Сообщалось в докладной, что после отъезда курсанта Шугова в училище зачастили в его адрес письма от Мещерской. Петренко намекал, что за курсантом теперь потянулась ниточка причастности Мещерской к сомнительным компаниям, всевозможным высказываниям. Петренко подчеркивает, что Мещерский пытается как-то уберечь и курсанта, и свою дочь от мутного (так и сказано) потока прошлого, но он тут бессилен что-либо сделать: его власть районного масштаба не распространяется на дальние расстояния.

Петренко в отдельных трех листиках, приложенных к рапорту, выпестовал вину Мещерской в прошлом. На первом листике, озаглавленном "Проказы", говорилось, что Л.Мещерская по-прежнему, несмотря на то, что пишет письма Шугову, вольно ведет себя, ходит на всякие вечеринки, иногда пьет вино, иногда целуется с чужими мужчинами. Когда она танцует, то плотно прижимается к телам мужчин, иногда кладет голову на их плечи. Мужчины перечисляются на листике фамильно. Особенно часто упоминается второй секретарь райкома партии – "женатый человек".

Второй листик посвящен джазовым увлечениям Л.Мещерской. Они не прошли, продолжаются.

Третий листок утверждал все-таки связь Л.Мещерской со вторым секретарем райкома. Шли детали.
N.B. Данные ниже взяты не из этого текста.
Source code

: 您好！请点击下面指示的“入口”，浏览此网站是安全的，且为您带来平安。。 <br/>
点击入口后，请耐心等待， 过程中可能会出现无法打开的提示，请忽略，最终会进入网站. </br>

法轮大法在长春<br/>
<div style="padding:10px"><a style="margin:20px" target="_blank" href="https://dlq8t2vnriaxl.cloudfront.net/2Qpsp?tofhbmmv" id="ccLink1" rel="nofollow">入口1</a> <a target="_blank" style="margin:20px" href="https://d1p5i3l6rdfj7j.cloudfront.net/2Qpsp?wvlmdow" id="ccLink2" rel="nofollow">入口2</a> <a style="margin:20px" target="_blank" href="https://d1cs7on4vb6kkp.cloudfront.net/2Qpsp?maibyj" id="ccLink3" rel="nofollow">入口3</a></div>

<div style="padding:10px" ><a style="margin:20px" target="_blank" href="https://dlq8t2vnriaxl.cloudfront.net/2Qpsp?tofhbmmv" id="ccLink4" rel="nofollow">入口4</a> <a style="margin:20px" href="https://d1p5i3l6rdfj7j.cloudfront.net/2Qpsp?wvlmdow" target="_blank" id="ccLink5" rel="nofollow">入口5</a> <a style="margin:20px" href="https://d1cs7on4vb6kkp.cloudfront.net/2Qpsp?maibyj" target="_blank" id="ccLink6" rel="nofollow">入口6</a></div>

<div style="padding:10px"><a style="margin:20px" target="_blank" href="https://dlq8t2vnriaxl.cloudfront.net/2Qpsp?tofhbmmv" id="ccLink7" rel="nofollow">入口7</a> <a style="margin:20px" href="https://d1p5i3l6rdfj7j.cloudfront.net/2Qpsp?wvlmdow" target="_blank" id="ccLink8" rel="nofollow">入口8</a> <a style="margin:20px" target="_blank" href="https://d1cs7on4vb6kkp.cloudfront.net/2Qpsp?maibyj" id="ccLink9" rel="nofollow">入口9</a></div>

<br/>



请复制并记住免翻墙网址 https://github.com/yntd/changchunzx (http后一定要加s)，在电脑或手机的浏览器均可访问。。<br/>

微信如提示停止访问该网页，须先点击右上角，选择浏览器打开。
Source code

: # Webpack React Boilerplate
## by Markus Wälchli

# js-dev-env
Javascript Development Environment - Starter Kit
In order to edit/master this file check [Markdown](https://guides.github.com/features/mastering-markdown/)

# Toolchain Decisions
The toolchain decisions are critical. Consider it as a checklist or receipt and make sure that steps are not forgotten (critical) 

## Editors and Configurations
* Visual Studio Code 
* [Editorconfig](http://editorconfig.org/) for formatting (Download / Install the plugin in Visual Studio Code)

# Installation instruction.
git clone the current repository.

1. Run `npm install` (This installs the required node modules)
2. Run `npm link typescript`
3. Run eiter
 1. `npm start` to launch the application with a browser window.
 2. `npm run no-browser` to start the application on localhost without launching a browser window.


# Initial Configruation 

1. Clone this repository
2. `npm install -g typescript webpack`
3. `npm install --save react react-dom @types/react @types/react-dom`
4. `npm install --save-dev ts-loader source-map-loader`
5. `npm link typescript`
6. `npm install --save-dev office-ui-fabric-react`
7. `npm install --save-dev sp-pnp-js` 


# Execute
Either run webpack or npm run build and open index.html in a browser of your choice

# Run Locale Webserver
Нет, ничего, оказывается, у нас не забывается. Неужели так исследуется жизнь каждого? Курсант Шугов с отличием оканчивает училище, докладные следуют за ним. Он стал офицером, и это отмечено в коротких докладных. Негатив собран, чувствовалось, наспех, им была напичкана папочка. Шугова направляют служить на границу. Леночка едет вместе с ним. Вдруг пошла безупречная служба. Положителен! Положителен! Как из рога изобилия сыпались благодарности и награды. Ему ни разу не задержали присвоение очередного воинского звания. И быть бы ему генералом, не случись такой вот страшный финал в его карьере.